Methods: Under five children were enrolled through active surveillance at University Teaching Hospital using a standardized WHO case investigation form. Stool samples were collected from children who presented with ≥3 loose stool in 24 h and were admitted to the hospital for acute gastroenteritis as a primary illness. Samples were tested for group A rotavirus antigen enzyme-linked immunosorbent assay. Randomly selected rotavirus positive samples were analysed by reverse transcription polymerase chain reaction for G and P genotyping and and Nucleotide sequencing was used to confirm some mixed infections.
Results: A total of 4150 cases were enrolled and stool samples were collected from 4066 (98%) children between 2008 and 2011, before the vaccine was introduced. Rotavirus antigen was detected in 1561/4066 (38%). After vaccine introduction (2012 to 2015), 3168 cases were enrolled, 3092 (98%) samples were collected, and 977/3092 (32%) were positive for rotavirus. The most common G and P genotype combinations before vaccine introduction were G1P[8] (49%) in 2008; G12P[6] (24%) and G9P[8] (22%) in 2009; mixed rotavirus infections (32%) and G9P[8] (20%) in 2010, and G1P[6] (46%), G9P[6] (16%) and mixed infections (20%) in 2011. The predominant strains after vaccine introduction were G1P[8] (25%), G2P[4] (28%) and G2P[6] (23%) in 2012; G2P[4] (36%) and G2P[6] (44%) in 2013; G1P[8] (43%), G2P[4] (9%), and G2P[6] (24%) in 2014, while G2P[4] (54%) and G2P[6] (20%) continued to circulate in 2015.
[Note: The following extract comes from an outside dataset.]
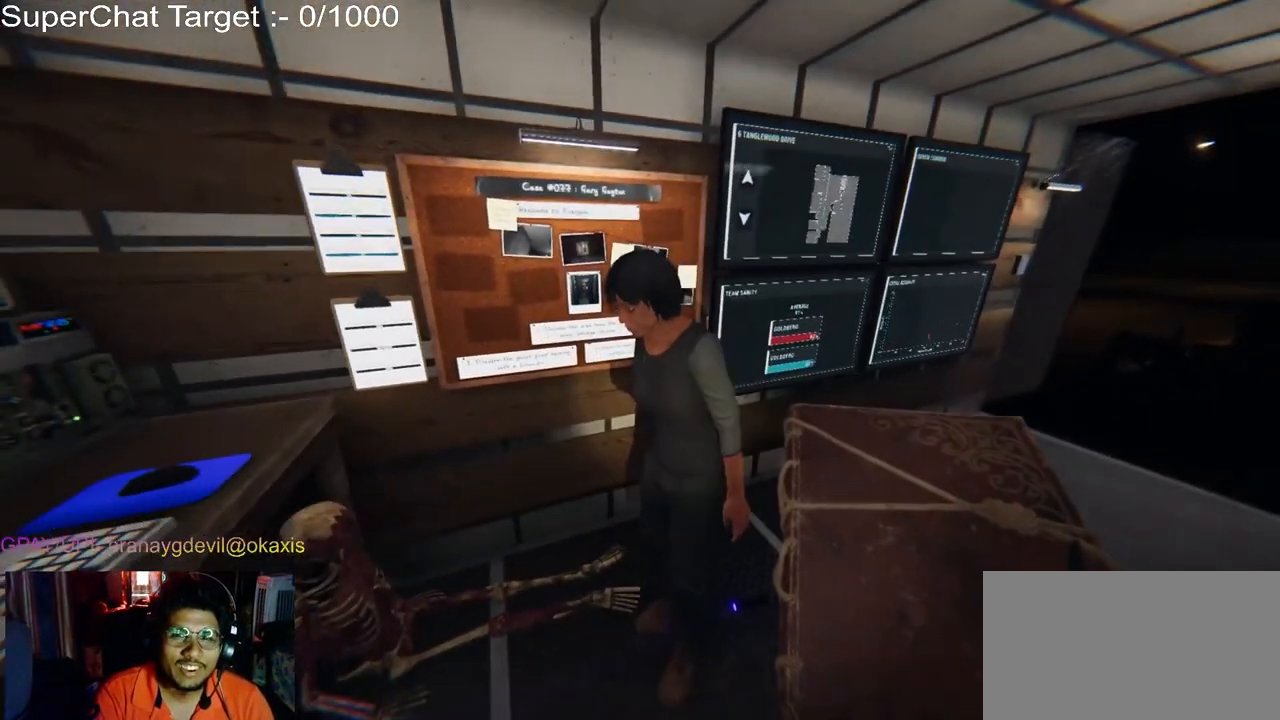
{"keys": [], "mouse": [], "events": [[200, "a", "down"], [250, "w", "down"], [317, "a", "up"], [333, "w", "up"]]}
Conclusion: These continual changes in the predominant strains suggest natural secular variation in circulating rotavirus strains post-vaccine introduction. These findings highlight the need for ongoing surveillance to continue monitoring how vaccine use affects strain evolution over a longer period of time and assess any normal seasonal fluctuations of the rotavirus strains.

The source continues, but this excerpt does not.